AN: This is an alteration of a dream I had the other night; yes, there's some parts of it that don't make sense, but this is the first semi-decent thing I've been able to write in this fandom for a while, so I hope you'll forgive me. The time is immediately after the second season's finale. And yes, I'm planning on going on with this, but for now this is what I have typed out, and I want to get it out there before I get any second thoughts.
Your humble servant,
Masako Moonshade
Fly Again
The occurrence was hardly a twist of fate. More likely, a coincidence, brought on by inconvenient circumstances. The Avatar and his friends had put too little distance between themselves and Ba Sing Sei, their Bison was already too tired from his breakneck flying to go as fast as they had expected, the regiment from the Taken City had moved too quietly and passed too close.
More specifically, the Lemur had meandered too far to the west in his flight, he had chosen just the wrong mouse to snack on, and he had refused to give it up when a very irate messenger hawk decided that it wanted the same unfortunate prey.
They nearly crashed in mid-dive, both spinning wildly out of control for a moment or two, and then both righted themselves to try again. But this time, the hawk lashed out with its beak, Momo with his little claws, and somewhere in the struggle, the poor mouse was being violently traded between Hawk and Lemur as they fought for the right to keep it. The struggle continued in a tangle of fur and feathers until all three tumbled to the ground, but still they fought, even after the mouse escaped and they had forgotten what they were fighting about. They weren't even aware of the mammoth shape behind them until it had seized the hawk, pinning its wings against its flailing body.
"What are you doing?" he demanded of it, and even though the words meant nothing, its clipped tone spoke volumes. The hawk stopped thrashing, and Momo became very still. And despite a little bit of blood and a lot of disheveled fur, the little lemur was recognized instantly.
"The Avatar's lemur," the figure said very quietly. And Momo remembered very clearly that tone of voice, and he leaped into the air to take off--and fell back to the ground in a heap. The webbing under his arm had been torn in the flight, and now it bled freely as he lay shivering in the clutches of a far more dangerous predator.

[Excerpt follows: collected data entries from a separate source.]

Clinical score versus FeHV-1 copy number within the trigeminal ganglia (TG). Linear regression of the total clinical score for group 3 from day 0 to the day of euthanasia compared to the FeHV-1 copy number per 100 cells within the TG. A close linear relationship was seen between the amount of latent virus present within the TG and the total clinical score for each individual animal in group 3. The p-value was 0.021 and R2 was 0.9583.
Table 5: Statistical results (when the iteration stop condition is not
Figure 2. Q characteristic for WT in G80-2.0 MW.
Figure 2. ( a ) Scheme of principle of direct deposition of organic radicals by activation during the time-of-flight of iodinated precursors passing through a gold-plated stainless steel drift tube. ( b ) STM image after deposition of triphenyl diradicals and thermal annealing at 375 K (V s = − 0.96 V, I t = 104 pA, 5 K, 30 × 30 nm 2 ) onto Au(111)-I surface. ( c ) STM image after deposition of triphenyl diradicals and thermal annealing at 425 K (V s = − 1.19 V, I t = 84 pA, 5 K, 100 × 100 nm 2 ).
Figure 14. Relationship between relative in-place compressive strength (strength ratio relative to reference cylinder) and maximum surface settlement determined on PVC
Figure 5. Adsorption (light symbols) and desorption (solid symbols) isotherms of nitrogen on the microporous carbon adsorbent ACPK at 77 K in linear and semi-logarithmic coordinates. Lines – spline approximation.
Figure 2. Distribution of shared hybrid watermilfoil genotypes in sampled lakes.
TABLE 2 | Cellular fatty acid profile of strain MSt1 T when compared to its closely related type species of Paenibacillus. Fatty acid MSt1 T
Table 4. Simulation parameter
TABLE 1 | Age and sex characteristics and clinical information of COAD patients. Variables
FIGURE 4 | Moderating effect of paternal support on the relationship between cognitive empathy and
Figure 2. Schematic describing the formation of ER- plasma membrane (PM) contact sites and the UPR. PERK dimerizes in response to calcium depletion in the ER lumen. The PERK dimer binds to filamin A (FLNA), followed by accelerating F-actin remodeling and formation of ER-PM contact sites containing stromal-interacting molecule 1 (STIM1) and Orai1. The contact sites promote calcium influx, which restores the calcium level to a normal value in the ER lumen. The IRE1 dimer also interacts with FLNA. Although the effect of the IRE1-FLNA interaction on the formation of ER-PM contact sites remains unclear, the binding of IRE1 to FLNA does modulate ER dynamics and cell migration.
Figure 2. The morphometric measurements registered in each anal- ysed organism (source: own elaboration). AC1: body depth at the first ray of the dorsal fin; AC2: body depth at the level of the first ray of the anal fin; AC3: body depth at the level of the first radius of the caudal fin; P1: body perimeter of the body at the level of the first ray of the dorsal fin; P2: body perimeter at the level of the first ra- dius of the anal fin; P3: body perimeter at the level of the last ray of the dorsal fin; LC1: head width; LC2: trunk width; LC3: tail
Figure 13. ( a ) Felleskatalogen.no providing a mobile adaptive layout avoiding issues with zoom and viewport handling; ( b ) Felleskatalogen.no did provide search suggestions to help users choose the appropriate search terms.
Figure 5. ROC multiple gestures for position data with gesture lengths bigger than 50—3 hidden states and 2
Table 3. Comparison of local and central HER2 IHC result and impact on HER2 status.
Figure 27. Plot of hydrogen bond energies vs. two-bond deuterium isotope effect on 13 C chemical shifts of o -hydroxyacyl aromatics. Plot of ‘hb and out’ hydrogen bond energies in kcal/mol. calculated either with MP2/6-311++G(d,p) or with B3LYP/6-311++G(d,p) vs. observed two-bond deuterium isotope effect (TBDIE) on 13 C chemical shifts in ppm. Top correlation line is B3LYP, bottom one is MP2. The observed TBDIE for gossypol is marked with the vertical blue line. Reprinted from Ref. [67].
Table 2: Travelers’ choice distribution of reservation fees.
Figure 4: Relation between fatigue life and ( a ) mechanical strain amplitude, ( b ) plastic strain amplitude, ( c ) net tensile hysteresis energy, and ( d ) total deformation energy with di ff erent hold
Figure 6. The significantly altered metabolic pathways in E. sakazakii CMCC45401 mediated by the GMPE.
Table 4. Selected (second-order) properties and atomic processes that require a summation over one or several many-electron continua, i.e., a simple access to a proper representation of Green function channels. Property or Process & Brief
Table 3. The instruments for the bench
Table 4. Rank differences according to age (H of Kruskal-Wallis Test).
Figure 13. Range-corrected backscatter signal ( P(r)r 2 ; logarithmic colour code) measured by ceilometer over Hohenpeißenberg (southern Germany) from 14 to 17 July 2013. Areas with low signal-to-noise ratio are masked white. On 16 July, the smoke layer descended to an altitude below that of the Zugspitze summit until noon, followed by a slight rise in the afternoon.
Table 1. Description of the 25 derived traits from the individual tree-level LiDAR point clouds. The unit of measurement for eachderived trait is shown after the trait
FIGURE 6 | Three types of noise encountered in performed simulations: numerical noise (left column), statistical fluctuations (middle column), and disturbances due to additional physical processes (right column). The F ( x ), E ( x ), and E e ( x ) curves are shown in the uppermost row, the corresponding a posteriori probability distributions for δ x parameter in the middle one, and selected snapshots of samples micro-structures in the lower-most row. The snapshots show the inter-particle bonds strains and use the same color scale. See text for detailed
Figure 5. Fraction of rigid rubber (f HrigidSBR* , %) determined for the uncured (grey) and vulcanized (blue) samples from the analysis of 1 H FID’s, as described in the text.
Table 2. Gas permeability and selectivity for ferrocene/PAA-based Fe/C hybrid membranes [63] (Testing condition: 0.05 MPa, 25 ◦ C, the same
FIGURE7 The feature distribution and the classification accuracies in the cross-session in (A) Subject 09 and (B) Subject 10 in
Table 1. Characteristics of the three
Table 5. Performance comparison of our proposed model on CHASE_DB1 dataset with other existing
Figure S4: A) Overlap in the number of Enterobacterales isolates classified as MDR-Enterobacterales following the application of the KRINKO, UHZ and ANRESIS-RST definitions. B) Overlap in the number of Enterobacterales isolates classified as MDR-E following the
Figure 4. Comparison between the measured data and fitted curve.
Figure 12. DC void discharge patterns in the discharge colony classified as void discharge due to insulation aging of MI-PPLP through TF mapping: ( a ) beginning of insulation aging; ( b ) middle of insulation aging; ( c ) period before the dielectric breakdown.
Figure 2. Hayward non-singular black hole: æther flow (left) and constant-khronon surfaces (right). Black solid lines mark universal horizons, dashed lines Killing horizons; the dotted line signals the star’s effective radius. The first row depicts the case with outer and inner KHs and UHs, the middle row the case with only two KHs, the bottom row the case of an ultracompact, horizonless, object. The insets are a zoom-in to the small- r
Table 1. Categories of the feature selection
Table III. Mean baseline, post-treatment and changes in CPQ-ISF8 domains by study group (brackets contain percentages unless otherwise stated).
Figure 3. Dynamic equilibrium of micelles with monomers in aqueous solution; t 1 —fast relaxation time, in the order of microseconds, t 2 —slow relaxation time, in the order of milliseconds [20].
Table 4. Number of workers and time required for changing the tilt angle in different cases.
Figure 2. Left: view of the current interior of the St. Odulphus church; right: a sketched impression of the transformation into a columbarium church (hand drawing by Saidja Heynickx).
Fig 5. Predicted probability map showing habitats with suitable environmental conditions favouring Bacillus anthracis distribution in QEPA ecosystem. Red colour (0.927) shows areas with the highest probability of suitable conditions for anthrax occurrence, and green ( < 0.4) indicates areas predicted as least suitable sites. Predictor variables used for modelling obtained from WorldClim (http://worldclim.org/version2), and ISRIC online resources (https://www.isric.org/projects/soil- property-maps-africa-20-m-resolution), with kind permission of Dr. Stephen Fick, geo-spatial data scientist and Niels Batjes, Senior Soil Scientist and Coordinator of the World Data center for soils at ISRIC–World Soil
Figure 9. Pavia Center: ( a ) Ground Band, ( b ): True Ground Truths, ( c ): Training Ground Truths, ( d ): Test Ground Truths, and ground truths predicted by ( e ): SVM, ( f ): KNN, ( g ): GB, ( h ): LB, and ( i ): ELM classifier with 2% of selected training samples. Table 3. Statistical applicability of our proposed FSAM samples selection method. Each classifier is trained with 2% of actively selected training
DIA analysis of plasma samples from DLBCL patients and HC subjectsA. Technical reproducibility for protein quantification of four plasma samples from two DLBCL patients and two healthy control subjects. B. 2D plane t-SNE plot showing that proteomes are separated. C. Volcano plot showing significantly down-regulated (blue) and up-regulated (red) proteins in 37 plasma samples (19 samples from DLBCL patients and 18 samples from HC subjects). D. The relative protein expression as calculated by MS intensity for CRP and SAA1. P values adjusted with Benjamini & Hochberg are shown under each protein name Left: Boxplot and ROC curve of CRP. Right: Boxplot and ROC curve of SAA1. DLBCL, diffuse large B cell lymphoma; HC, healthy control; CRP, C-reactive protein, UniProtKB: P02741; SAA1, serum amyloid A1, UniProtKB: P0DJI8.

"No," the human reminded himself with a condescending shake of his head. "The Avatar's dead." He took a good look at the hawk, checking for blood and broken bones, but the little lemur seemed to have lost that day's fight. "Get going," he said to the bird, releasing it into the air. "And chase something smaller this time." He turned back to the lemur. "As for you--" Momo made a point of baring his teeth and flattening himself against the ground, but his leg stuck out awkwardly where his wing was torn. The human tried to take hold of the little creature, only to earn a fierce scratch across the back of his hand.
"Hey!" he recoiled quickly, but then--carefully--replaced his hand. This didn't make sense, even to him. Why should he care about the late Avatar's little pet? Why should it matter at all? Maybe he'd spent too much time around the kind of people who did care, and... with a frustrated sigh, he tried again.
"Come here," he said, softening his voice the way that he had when talking to his old ostrich-horse. Still the lemur tried to hobble away. And still he shouldn't care, but he knelt down and made himself small, just like his uncle had told him that one time, and spoke again. The words didn't make any difference, so he just said the first thing that came to his mind.
"It's not my fault," he said. "I never thought that Azula would actually kill him; I never wanted that. I just wanted to go home. Do you understand that? Home? Back to where my family is. Where I belong." And then he lemur backed up too much, and its torn wing struck a jutting stone, and the little creature crumpled. "It wasn't supposed to happen that way," he told it again, carefully scooping it into his arms. And whether the lemur believed him this time, or whether it was just in too much pain to keep resisting, it didn't struggle against his touch.